Spis treści
- Wskazanie właściwego miejsca pobytu przez osobę chorą ma kluczowe znaczenie podczas kontroli prawidłowości orzekania o czasowej niezdolności do pracy z powodu choroby - mówi Krystyna Michałek, regionalny rzecznik prasowy ZUS w województwie kujawsko-pomorskim. - Na adres wskazany w zwolnieniu lekarskim może trafić korespondencja z ZUS-u, wzywająca do stawienia się na badanie u lekarza orzecznika. W przypadku niestawienia się na taką kontrolę, zasiłek chorobowy zostaje wstrzymany od następnego dnia po wyznaczonej dacie badania, co jest spowodowane uniemożliwieniem przeprowadzenia badania przez lekarza orzecznika ZUS.
Plaga błędnych adresów w "L4". Czyja wina?
Żeby uniknąć takiej sytuacji, należy upewnić się, że lekarz wystawia zwolnienie lekarskie na adres, pod którym będziemy przebywać w trakcie chorobowego.
- Natomiast w przypadku kontroli prawidłowości wykorzystywania zwolnień lekarskich, jeśli kontrolerzy nie zastaną chorego pod adresem wskazanym w zwolnieniu, konieczne będzie składanie wyjaśnień - dodaje Michałek.

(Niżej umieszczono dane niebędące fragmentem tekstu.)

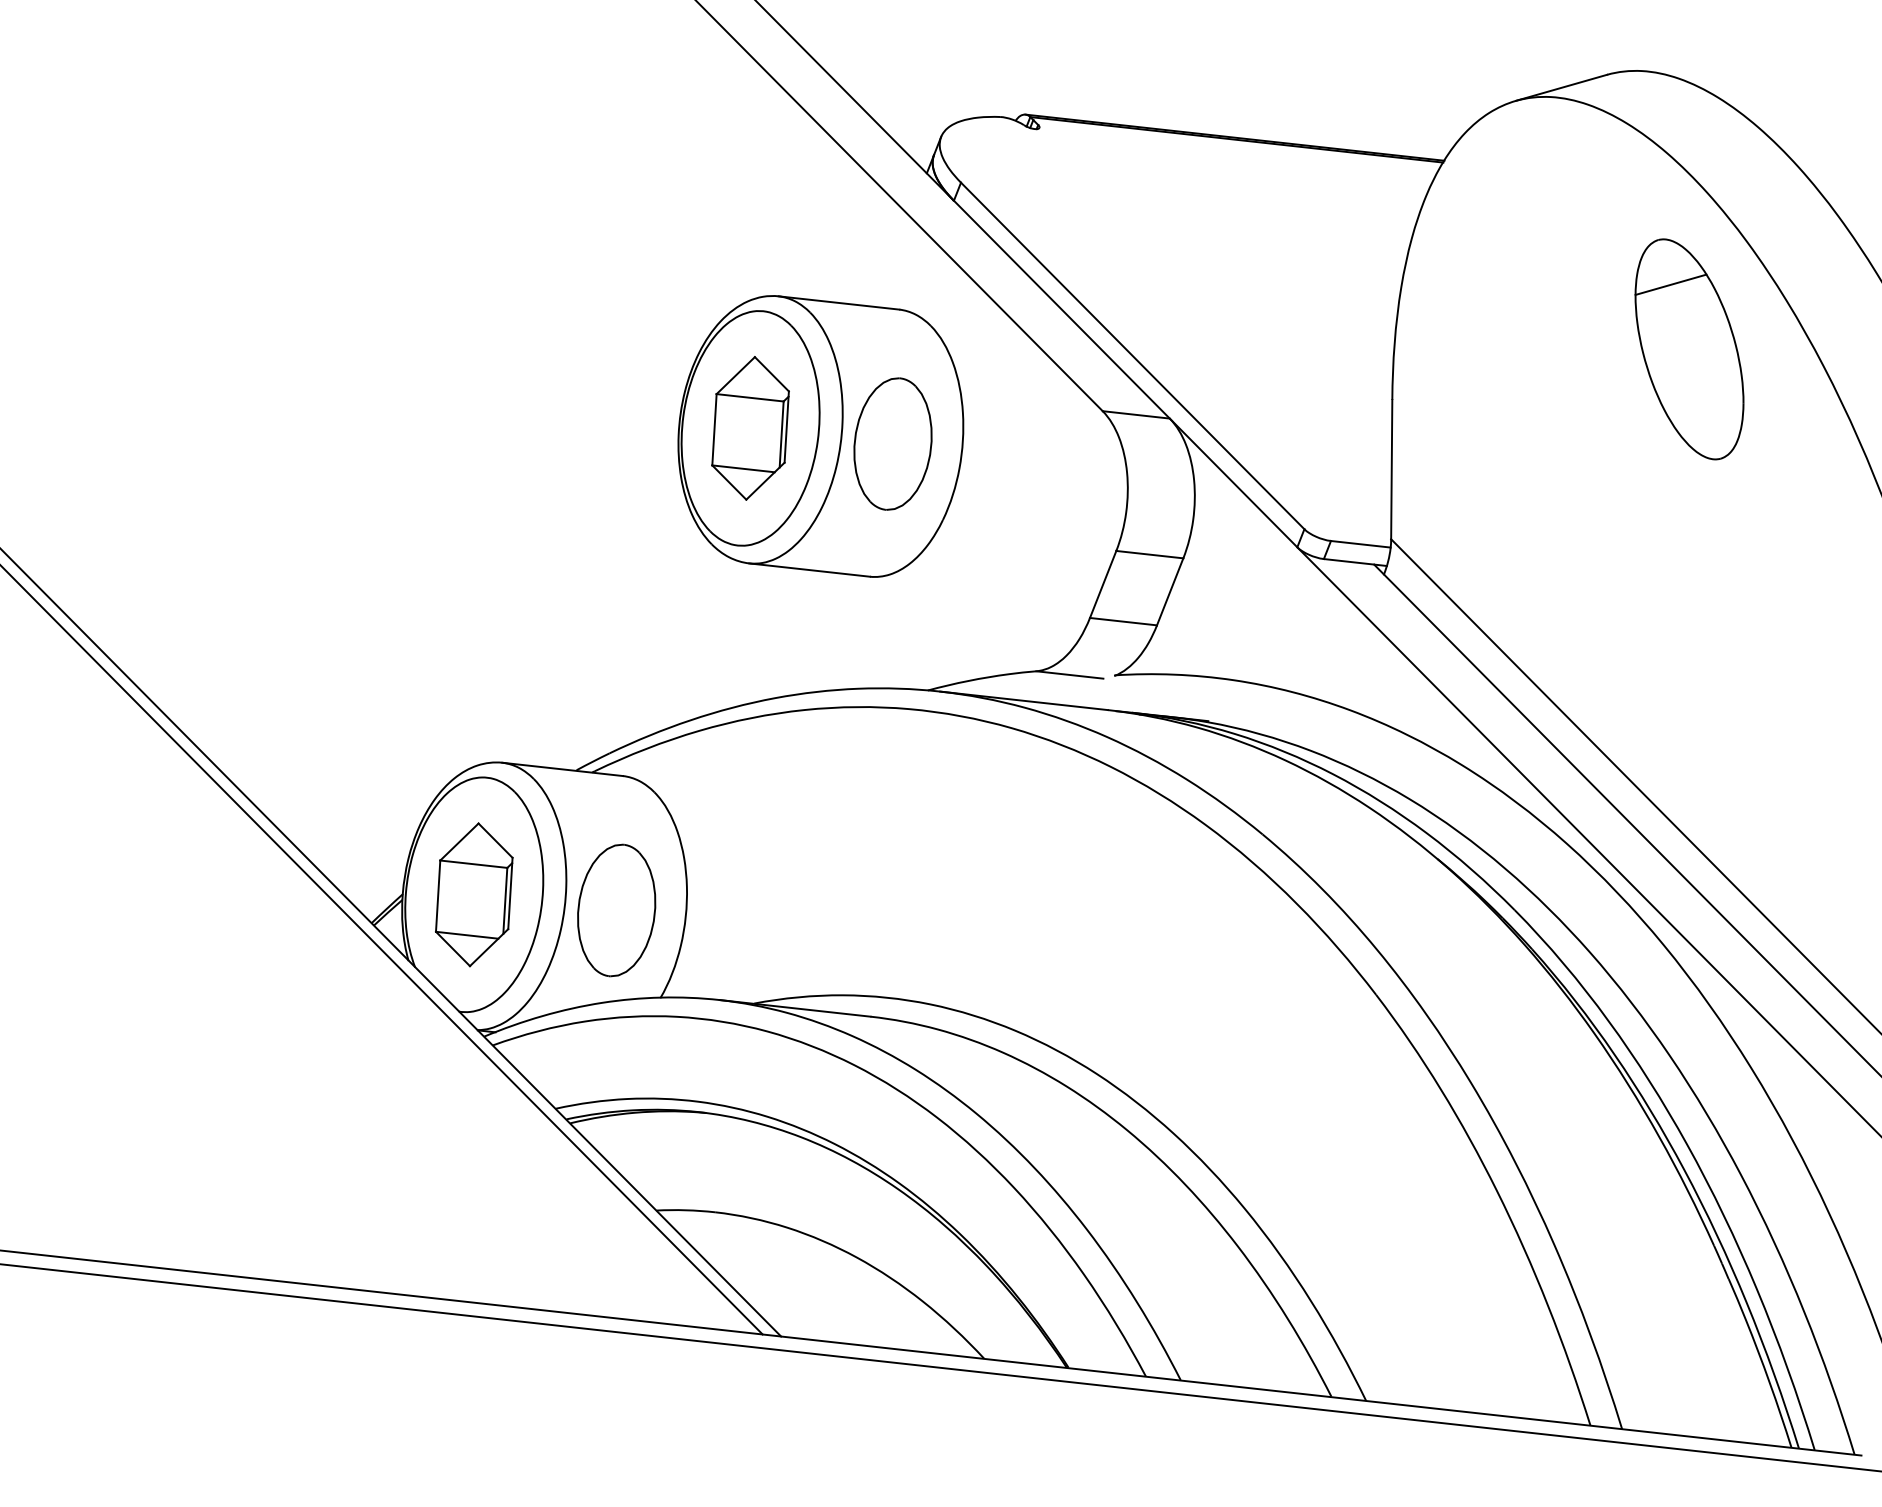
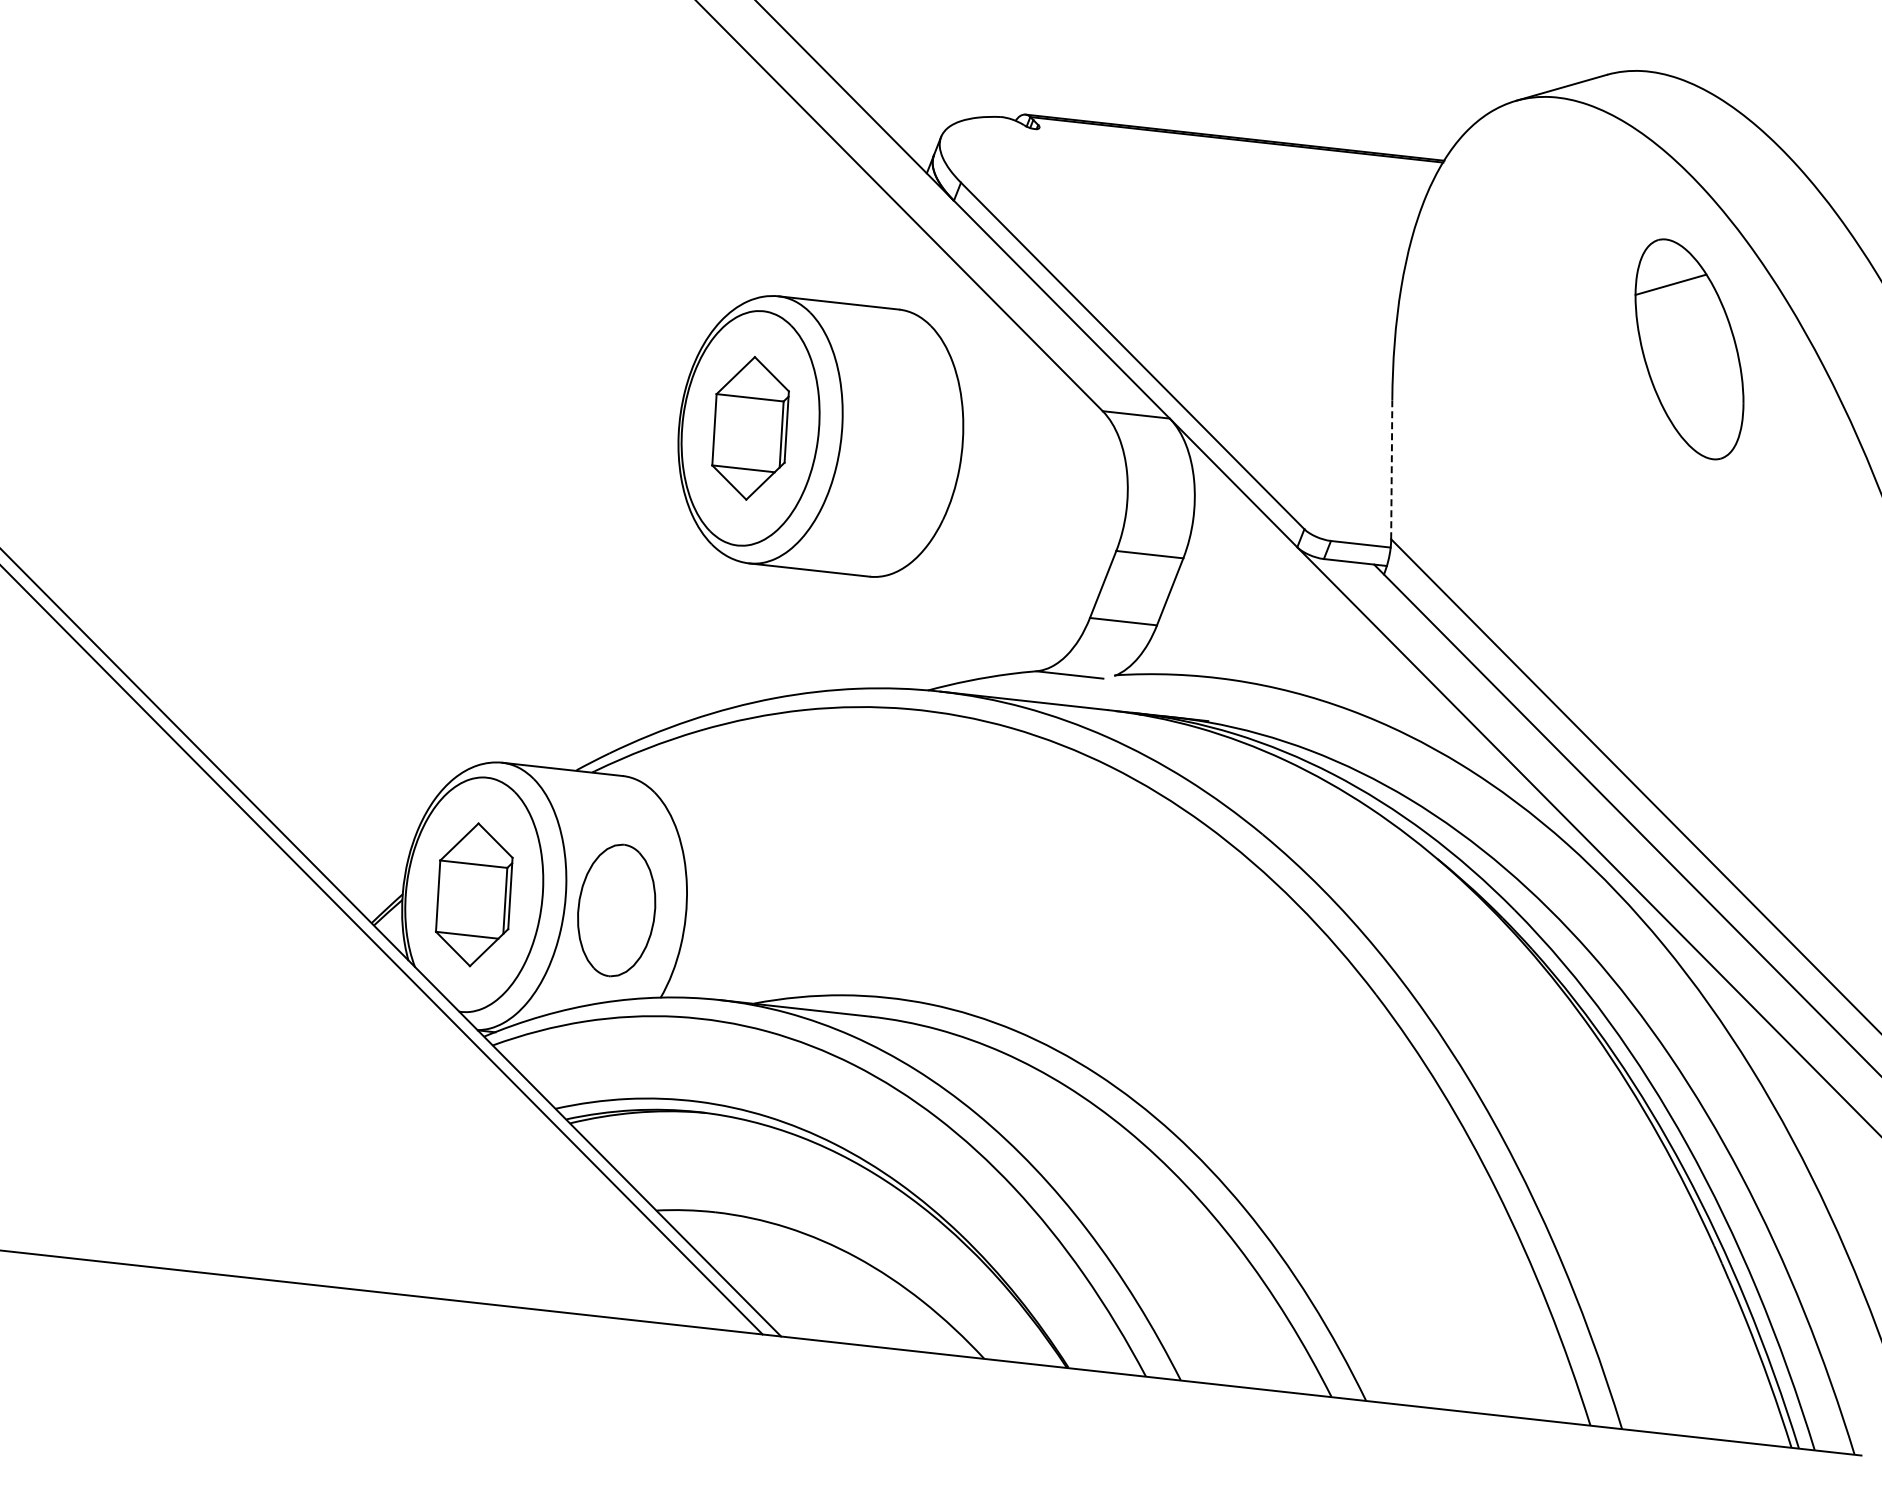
part at (892, 443): present -> none
line at (1391, 469): solid -> dashed
line at (940, 1367): present -> none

Jak wynika z informacji polskiej firmy Conperio, która przeprowadza na zlecenie przedsiębiorców blisko 40 tys. kontroli poprawności wykorzystania „L4” rocznie, w naszym kraju występuje prawdziwa plaga błędnie podawanych adresów na zwolnieniach chorobowych.
Dostrzegam tu analogię do kredytów bankowych - komentuje Mikołaj Zając, prezes Conperio. - Trudno sobie wyobrazić, by nie weryfikowano poprawności wypełnionych dokumentów dotyczących np. zdolności kredytowej danej osoby ubiegającej się o kredyt. Zarówno pacjent, jak i lekarz ponoszą odpowiedzialność za poprawność danych umieszczonych na zwolnieniu lekarskim, w tym właściwy adres miejsca pobytu na „L4”. Błędne adresy pobytu umieszczone na druku zwolnienia mogą stanowić podstawę do odmowy wypłaty świadczenia.
Zmiana przepisów pod kątem zmobilizowania i zobligowania lekarzy do prawidłowego wypełniania zwolnień?
Ekspert dodaje, że potrzebne jest pochylenie się nad zmianą przepisów pod kątem zmobilizowania i zobligowania lekarzy do prawidłowego wypełniania druków zwolnień chorobowych - w oparciu o informacje pozyskane od pacjenta, zwłaszcza w kontekście pola „adres”: - Chodzi o każdorazowe potwierdzanie przez lekarza poprawności adresu pobytu na L4 z pracownikiem oraz oznajmienie pacjentowi jaki adres został wpisany w druk e-ZLA.
- Nie tylko błędne adresy na drukach zwolnień chorobowych stanowią istotny problem. Także przepis dotyczący informowania pracodawcy o przyczynie nieobecności w pracy w ciągu 48 godzin, w bardzo wielu przypadkach nie jest respektowany przez pracowników. Jak sugeruje ekspert, prawo powinno się zmienić także w tym zakresie.
Chory zmieni miejsce pobytu podczas "L4". Szef i ZUS muszą wiedzieć
Każdy ubezpieczony, który jest chory, ma obowiązek zgłosić zmianę swojego miejsca pobytu w trakcie trwania zwolnienia. Podczas wizyty u lekarza warto upewnić się, że wystawi on zwolnienie, uwzględniając adres, pod którym będziemy przebywać w czasie rekonwalescencji.
- Miejsce pobytu może różnić się od adresu zamieszkania, który figuruje w dokumentacji medycznej. Czasami, w trakcie zwolnienia, chory potrzebuje opieki innych osób, dlatego na czas kuracji przenosi się do rodziny. W przypadku zmiany miejsca pobytu po wystawieniu zwolnienia, należy zgłosić tę zmianę zarówno pracodawcy, jak i ZUS-owi w ciągu trzech dni – informuje Krystyna Michałek.